Imagine a world where the buildings around us not only stand tall but also help clean the air. Researchers at Northwestern University are making this vision a reality with their groundbreaking work on carbon-negative building materials. By creatively using seawater, electricity, and carbon dioxide, they’ve developed materials that capture carbon and can be used in construction. Think concrete, cement, plaster, and even paint.
This innovation is a big step forward in tackling the challenge of storing carbon while also producing hydrogen gas, a clean fuel with many uses. Led by Alessandro Rotta Loria, the team’s study builds on past efforts to store CO2 in concrete. They’ve come up with a unique way to electrify seawater, making it possible to cement marine soils. “We’ve developed a new method that lets us use seawater to create carbon-negative building materials,” Rotta Loria explains.

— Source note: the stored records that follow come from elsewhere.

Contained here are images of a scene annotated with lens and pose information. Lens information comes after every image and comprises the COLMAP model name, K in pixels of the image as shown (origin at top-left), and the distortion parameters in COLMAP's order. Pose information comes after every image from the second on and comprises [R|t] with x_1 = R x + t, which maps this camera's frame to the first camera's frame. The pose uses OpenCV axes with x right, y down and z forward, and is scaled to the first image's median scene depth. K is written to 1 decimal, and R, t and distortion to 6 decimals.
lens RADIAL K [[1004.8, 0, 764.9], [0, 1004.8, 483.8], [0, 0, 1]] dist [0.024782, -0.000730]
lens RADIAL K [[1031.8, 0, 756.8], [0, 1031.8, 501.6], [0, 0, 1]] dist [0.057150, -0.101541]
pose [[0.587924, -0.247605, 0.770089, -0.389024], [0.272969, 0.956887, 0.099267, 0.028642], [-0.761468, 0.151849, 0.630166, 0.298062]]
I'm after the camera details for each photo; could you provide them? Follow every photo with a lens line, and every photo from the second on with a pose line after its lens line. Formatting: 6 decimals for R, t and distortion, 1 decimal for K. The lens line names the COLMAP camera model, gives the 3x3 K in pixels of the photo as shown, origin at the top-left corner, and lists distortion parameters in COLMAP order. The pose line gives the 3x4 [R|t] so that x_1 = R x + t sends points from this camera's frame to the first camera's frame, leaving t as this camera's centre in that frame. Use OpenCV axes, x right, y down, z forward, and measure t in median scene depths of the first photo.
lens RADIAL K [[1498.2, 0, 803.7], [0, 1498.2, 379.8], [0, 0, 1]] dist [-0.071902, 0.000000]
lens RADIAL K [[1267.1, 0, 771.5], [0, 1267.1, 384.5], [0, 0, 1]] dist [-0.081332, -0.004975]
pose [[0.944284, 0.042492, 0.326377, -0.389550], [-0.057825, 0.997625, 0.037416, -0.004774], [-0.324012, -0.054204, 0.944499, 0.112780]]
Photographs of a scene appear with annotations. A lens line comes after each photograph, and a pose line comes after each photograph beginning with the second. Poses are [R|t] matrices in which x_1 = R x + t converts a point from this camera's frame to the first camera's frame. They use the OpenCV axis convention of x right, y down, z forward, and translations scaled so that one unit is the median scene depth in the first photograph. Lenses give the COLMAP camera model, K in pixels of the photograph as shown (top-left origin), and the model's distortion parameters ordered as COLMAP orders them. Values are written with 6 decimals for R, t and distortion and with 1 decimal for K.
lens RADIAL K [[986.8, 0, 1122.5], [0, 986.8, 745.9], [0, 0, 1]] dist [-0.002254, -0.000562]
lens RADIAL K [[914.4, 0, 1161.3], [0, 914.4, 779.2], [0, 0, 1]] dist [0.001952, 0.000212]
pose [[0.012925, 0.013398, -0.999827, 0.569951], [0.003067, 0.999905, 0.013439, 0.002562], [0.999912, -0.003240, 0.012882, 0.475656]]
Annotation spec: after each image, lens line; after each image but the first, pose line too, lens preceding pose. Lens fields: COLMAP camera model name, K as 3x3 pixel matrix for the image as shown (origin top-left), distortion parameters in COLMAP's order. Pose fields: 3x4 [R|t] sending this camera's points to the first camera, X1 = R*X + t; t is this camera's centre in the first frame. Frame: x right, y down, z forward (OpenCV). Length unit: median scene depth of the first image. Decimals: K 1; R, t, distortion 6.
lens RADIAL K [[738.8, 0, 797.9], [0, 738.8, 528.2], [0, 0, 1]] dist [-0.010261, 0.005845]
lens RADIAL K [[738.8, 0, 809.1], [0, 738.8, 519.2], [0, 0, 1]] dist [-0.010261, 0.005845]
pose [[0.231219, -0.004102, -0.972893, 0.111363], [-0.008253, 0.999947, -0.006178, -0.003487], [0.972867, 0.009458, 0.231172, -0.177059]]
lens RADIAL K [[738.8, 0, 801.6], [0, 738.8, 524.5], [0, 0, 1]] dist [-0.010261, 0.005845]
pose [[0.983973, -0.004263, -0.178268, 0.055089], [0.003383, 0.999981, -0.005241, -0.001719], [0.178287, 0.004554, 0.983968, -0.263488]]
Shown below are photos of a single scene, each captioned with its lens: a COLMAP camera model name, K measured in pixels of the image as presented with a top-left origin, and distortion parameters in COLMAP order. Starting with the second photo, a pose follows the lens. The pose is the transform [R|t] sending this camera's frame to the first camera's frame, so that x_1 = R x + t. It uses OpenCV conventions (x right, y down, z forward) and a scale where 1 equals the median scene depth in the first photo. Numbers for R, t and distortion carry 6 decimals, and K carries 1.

Traditionally, sand for construction is mined from natural sources. But this new process offers a fresh solution: growing sand-like materials right from seawater using electricity and CO2. It’s a fascinating approach that could change how we think about building materials.
Here’s how it works: Electrodes are placed in seawater, and an electric current is applied. This splits water molecules into hydrogen gas and hydroxide ions. When CO2 is bubbled through the seawater, the water’s chemistry changes, increasing bicarbonate ions. These ions then react with calcium and magnesium in the water to form solid minerals like calcium carbonate and magnesium hydroxide. These minerals are excellent carbon sinks, trapping CO2 effectively.
Through their experiments, researchers found they could tweak the material’s properties by adjusting factors like electrical voltage, CO2 injection timing, and seawater recirculation. The resulting materials vary in density and porosity, making them suitable alternatives to sand and gravel in concrete.
Amazingly, these materials can hold over half their weight in CO2. For example, a mix of equal parts calcium carbonate and magnesium hydroxide can store more than half a tonne of CO2 per metric tonne of material. And the best part? Using these materials doesn’t weaken the concrete or cement.
Rotta Loria points out that this method allows precise control over the chemistry of water sources and effluent, ensuring environmental safety before returning treated water to the sea. “We could create a circular system where we sequester CO2 right at the source,” he envisions. Imagine shoreline-based concrete plants using nearby ocean water in reactors to turn CO2 into useful building materials.
This exciting development not only helps address climate change but also opens up new possibilities for sustainable construction. It’s a win-win for the environment and the building industry.